• [STORED ROWS]:
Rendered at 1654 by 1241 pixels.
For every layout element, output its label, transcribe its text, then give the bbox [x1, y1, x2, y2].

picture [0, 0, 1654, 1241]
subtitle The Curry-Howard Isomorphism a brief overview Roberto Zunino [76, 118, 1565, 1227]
==
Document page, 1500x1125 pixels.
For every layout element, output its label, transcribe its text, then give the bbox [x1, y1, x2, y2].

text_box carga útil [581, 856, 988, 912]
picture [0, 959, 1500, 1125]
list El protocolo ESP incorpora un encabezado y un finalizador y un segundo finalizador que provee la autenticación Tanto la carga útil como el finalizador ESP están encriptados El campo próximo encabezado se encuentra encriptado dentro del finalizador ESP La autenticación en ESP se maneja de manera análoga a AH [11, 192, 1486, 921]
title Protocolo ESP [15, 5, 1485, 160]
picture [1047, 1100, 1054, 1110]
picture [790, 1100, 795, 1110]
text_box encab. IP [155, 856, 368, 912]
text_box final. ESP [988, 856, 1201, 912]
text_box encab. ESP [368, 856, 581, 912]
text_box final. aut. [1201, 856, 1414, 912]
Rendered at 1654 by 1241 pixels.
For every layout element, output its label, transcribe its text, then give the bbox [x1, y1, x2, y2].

• [WHAT IS BEING ASKED]: Rewrite the lines from the line with "Document page, 1500x1125 pixels." up to and including the line with "picture [0, 959, 1500, 1125]", putting "write out" in place of "transcribe" and keeping everything else unchanged.

• [TASK RESPONSE]:
Document page, 1500x1125 pixels.
For every layout element, output its label, write out its text, then give the bbox [x1, y1, x2, y2].

text_box carga útil [581, 856, 988, 912]
picture [0, 959, 1500, 1125]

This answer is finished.